Em torno desse debate,  citarei um fato muito insólito (e até engraçado) relacionado com a Pedra do Retumba que tem a ver com o carnaubense José de Azevedo Dantas, um autodidata que escreveu significados curiosos quanto à nossa famosa inscrição rupestre, e o seu encontro com um austríaco “abilolado” (em 1926) que passou pelo Seridó à procura de provas para as curiosas teses que defendia. Esse austríaco chamava-se Ludwig  Schwennhagen, sendo seu nome, por questões sonoras, transformado para “Chovenágua” pelos sertanejos. Ele era um ferrenho defensor da origem fenícia de todas as inscrições rupestres do Nordeste, considerando as existentes no Ingá e em Pedra Lavrada como provas disso. José de Azevedo e “Chovenágua” se encontraram no Acari e o sábio carnaubense considerou um dos acontecimentos memoráveis de sua vida;  esse encontro ficou registrado para a posterioridade nos cadernos de anotações do austríaco que ainda existem.
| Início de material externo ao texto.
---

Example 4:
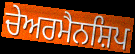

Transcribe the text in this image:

ਚੇਅਰਮੈਨਸ਼ਿਪ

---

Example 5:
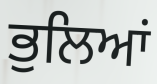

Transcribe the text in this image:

ਭੁਲਿਆਂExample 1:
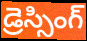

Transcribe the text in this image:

డ్రెస్సింగ్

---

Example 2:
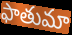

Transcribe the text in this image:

ఫాతుమా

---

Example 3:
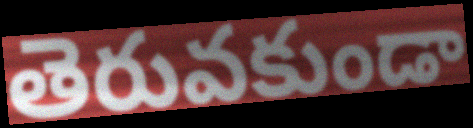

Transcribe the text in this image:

తెరువకుండా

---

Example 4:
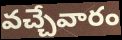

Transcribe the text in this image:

వచ్చేవారం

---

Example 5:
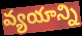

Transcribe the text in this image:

వ్యయాన్నిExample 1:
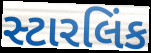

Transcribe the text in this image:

સ્ટારલિંક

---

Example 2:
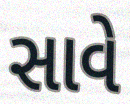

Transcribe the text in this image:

સાવે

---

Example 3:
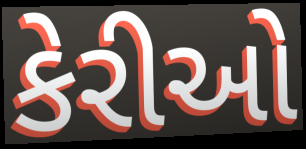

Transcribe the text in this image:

કેરીઓ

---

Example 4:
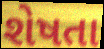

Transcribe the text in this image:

શેષતા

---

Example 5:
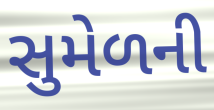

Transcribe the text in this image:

સુમેળનીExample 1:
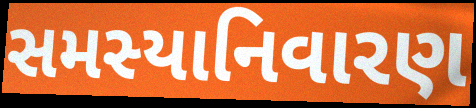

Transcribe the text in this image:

સમસ્યાનિવારણ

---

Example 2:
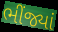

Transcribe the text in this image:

ભીંજ્યાં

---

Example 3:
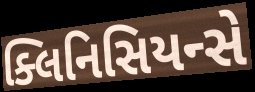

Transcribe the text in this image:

ક્લિનિસિયન્સે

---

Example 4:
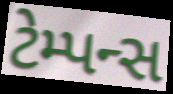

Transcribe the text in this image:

ટેમ્પન્સ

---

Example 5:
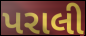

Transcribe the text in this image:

પરાલી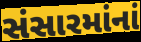
સંસારમાંનાં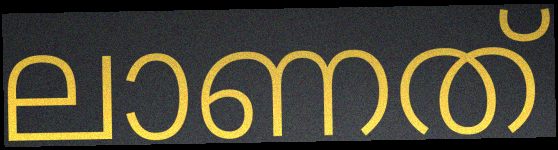
ലാണത്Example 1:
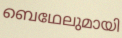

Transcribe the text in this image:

ബെഥേലുമായി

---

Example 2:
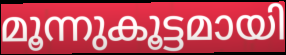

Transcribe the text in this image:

മൂന്നുകൂട്ടമായി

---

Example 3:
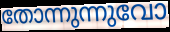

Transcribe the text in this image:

തോന്നുന്നുവോ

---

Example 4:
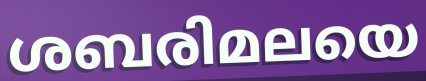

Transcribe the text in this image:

ശബരിമലയെ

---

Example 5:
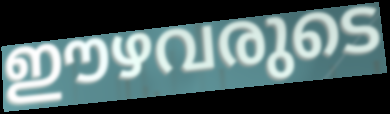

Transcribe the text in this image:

ഈഴവരുടെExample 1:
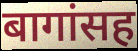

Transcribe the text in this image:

E tivemos que esperar muito tempo até que começasse  um estudo sério sobre o significado destas gravuras. Eram tantas as diferenciações existentes entre os desenhos e grafismos entalhados por todo o Brasil, que os estudiosos as dividiram em sub-partes denominadas  “tradições”. As que vemos na Paraíba foram classificadas como pertencentes à “tradição Nordeste” e à  “tradição agreste”. A “tradição nordeste” caracteriza-se  pela presença de figuras humanas e de animais, bem como de objetos e plantas; tais figuras comporiam ações que se referem à técnicas de subsistência, atividades cotidianas e cerimoniais; essa tradição teria surgido no Piauí tendo, depois, espalhado-se para o resto do Nordeste. Já a “tradição agreste”, apesar de apresentar figuras humanas e alguns animais, conta com uma quantidade significativa de “grafismos puros”, aqueles que permitem identificá-los com uma representação do nosso universo sensível (e até sobrenatural). Assim é que a Pedra do Retumba tem marcas destas duas tradições, a Agreste e a Nordeste, com figuras humanas e grafismos puros que resultaram na especulação de que fora desenhada pelos fenícios.
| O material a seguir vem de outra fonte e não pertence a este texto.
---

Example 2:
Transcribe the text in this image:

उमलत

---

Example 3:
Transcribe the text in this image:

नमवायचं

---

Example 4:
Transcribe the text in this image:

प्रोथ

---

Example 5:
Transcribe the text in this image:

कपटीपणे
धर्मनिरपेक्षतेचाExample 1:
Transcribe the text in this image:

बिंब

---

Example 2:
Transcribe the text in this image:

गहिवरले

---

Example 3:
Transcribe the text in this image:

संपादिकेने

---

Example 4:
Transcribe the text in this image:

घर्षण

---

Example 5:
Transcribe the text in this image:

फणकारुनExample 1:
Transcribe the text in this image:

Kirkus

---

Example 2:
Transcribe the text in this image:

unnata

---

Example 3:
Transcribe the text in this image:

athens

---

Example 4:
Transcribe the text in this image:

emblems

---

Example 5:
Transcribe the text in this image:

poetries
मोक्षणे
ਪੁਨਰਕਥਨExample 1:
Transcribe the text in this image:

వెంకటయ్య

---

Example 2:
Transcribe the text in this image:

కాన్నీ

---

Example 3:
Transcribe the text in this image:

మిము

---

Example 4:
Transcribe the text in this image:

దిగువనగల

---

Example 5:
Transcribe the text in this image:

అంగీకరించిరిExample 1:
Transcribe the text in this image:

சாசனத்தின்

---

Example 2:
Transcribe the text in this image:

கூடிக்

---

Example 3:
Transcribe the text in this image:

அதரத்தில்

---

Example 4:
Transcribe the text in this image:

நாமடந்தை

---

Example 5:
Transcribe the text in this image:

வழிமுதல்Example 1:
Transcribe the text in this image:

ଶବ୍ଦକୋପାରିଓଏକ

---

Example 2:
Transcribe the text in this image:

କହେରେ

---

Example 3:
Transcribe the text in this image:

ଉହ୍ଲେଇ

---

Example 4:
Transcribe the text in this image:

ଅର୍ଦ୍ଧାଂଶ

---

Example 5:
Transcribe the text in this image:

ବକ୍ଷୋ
As pesquisas feitas já foram suficientes para se fazer um  levantamento do conteúdo destas gravuras escritas nas pedras, fazendo surgir resultados interessantes sobre o processo de produção dos painéis e sobre o significado da sucessão de figuras que acabaram de decorar os rochedos e até mesmo a composição química das tintas. Nesse cenário, estuda-se o significado das cenas, contextualizando os grafismos através das informações obtidas em escavações.
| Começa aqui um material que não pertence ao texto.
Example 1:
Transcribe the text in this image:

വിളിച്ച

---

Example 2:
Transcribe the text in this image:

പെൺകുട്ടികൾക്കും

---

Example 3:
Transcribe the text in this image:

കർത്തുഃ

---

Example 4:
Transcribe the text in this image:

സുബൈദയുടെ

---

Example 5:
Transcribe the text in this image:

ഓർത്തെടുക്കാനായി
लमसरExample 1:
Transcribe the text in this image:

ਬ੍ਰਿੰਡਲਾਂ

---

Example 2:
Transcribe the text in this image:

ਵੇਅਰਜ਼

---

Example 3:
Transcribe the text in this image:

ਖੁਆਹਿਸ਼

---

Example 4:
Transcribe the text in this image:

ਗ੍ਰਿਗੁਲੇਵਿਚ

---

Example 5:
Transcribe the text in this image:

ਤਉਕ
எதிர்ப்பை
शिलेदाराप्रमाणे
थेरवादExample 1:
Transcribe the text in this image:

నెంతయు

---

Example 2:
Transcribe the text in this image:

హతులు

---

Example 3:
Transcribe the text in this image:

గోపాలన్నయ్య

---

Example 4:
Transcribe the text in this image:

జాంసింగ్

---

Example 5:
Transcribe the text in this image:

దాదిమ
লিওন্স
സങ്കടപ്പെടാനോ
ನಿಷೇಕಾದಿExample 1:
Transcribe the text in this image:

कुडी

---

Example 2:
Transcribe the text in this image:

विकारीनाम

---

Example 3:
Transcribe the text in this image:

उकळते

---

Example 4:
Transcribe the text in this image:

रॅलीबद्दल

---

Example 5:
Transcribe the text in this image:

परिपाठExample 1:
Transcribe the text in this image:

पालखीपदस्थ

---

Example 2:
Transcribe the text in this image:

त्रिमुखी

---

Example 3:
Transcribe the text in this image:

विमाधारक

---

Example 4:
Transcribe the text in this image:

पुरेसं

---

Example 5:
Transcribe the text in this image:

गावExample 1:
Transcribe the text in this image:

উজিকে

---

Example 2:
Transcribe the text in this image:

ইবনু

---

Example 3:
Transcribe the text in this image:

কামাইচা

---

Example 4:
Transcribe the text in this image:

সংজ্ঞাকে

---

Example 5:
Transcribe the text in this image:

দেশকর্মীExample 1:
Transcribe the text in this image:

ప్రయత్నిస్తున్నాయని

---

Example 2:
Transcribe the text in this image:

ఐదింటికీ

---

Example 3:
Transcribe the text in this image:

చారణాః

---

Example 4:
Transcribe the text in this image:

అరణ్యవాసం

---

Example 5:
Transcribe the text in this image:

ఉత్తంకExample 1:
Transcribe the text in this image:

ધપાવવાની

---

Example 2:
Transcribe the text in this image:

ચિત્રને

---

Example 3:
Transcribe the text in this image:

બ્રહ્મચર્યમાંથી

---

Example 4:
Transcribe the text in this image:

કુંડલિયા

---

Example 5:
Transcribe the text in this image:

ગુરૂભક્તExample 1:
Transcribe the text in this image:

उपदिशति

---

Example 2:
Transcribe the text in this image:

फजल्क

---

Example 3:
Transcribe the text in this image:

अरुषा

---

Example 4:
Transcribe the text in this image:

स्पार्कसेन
A despeito da diversidade de opiniões sobre o significado destas inscrições, o fato de as pedras do Ingá e do Retumba estarem localizadas na beira de rios, demonstram que elas tenham a ver com o culto das águas pois os antigos sempre consideraram sagrados os rios que lhes forneciam a irrigação, peixes e água de beber. Assim, é provável que estas pesquisas resultem na conclusão de que a beleza e a complexidade das figuras existentes na nossa Pedra do Retumba derrube a tese de que os caçadores que iniciaram a ocupação de nossa região eram seres primitivos e famintos em busca de grandes animais para comer. Tais gravuras demonstram, isso sim, um domínio do simbólico bastante complexo que, passo a passo, vai sendo desvendado pelos estudiosos de nossa Pré-História.

Na nossa microrregião seridoense abundam inscrições de todos os matizes em milhares de rochas, mas nenhuma atingiu a sofisticação e a beleza de Pedra do Retumba, em Pedra Lavrada. Talvez ela guarde um enigma, talvez não.. Porém, é preciso restaurá-la e preservá-la, por ser um patrimônio inalienável do nosso povo, uma elo entre o presente e o passado de nossa terra amada.